# Power Analysis and Sensitivity Testing

This notebook conducts post-hoc power analyses and sensitivity tests to evaluate the robustness and statistical rigor of findings from Studies 1 and 2.

In [None]:
import pandas as pd
import numpy as np
from scipy import stats
import matplotlib.pyplot as plt
import seaborn as sns
from statsmodels.stats.power import ttest_power, zt_ind_solve_power
import warnings

# Set random seed for reproducibility
np.random.seed(42)

sns.set_style('whitegrid')
warnings.filterwarnings('ignore')

In [None]:
# Load data
girls_df = pd.read_csv('../../1_data_collection/data/cleaned/girls_survey_clean.csv')
community_df = pd.read_csv('../../1_data_collection/data/cleaned/community_survey_clean.csv')

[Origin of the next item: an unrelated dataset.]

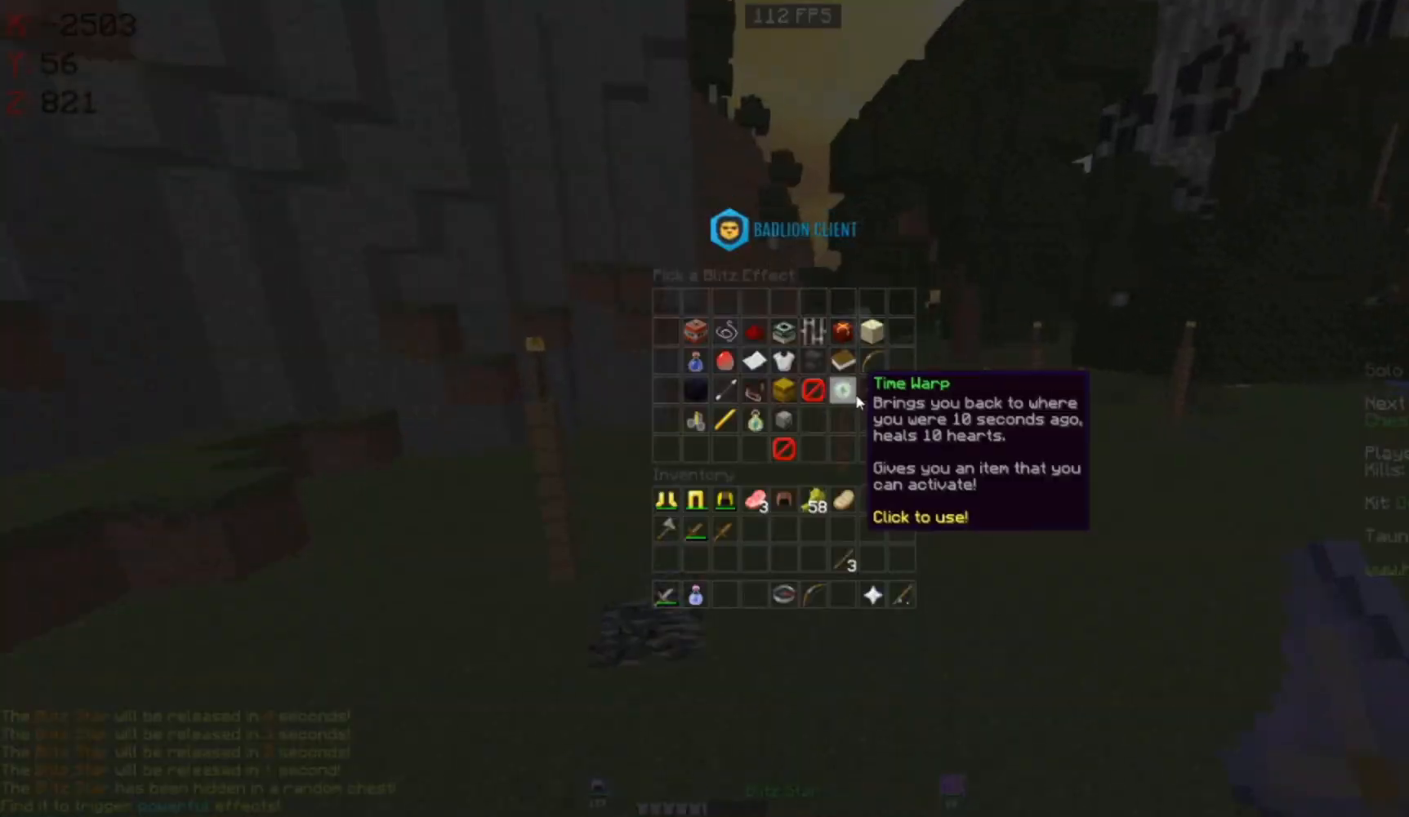
{"keys": [], "mouse": []}
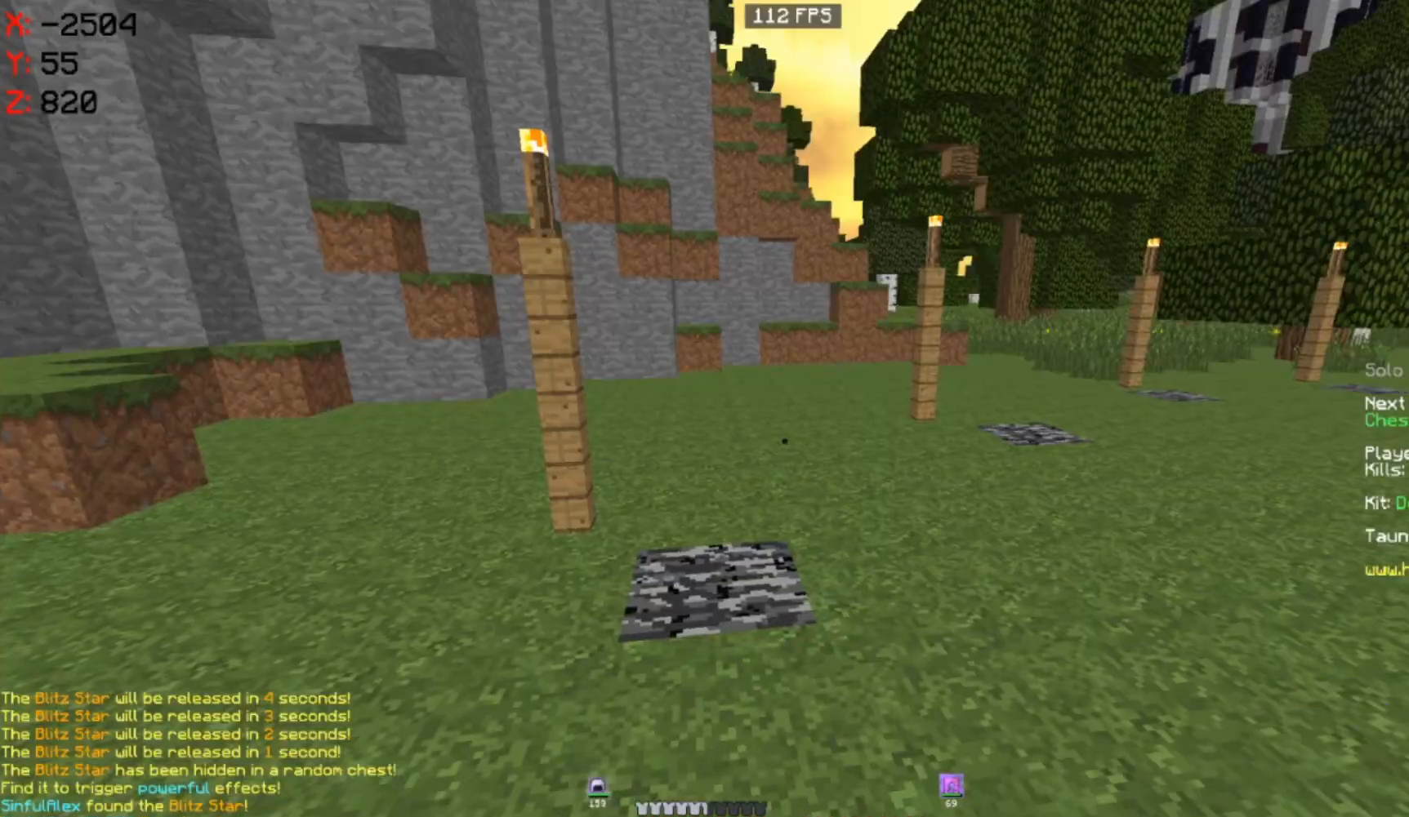
{"keys": ["d", "s"], "mouse": ["right"], "events": [[33, "s", "down"], [200, "d", "down"], [200, "mouse_right", "down"], [267, "mouse_left", "down"], [433, "mouse_left", "up"]]}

print(f"Girls survey: n={len(girls_df)}")
print(f"Community survey: n={len(community_df)}")

## Helper Functions

In [None]:
def cohens_d(group1, group2):
    """Calculate Cohen's d effect size with pooled standard deviation"""
    n1, n2 = len(group1), len(group2)
    var1, var2 = np.var(group1, ddof=1), np.var(group2, ddof=1)
    pooled_std = np.sqrt(((n1-1)*var1 + (n2-1)*var2) / (n1+n2-2))
    return (np.mean(group1) - np.mean(group2)) / pooled_std

def identify_outliers_iqr(data):
    """Identify outliers using IQR method (values beyond 1.5*IQR from quartiles)"""
    Q1 = np.percentile(data, 25)
    Q3 = np.percentile(data, 75)
    IQR = Q3 - Q1
    lower_bound = Q1 - 1.5 * IQR
    upper_bound = Q3 + 1.5 * IQR
    return (data < lower_bound) | (data > upper_bound)

def identify_outliers_zscore(data, threshold=3):
    """Identify outliers using z-score method (|z| > threshold)"""
    z_scores = np.abs(stats.zscore(data, nan_policy='omit'))
    return z_scores > threshold

## Part 1: Post-Hoc Power Analysis

Calculate achieved power for main group comparisons given observed effect sizes and sample sizes.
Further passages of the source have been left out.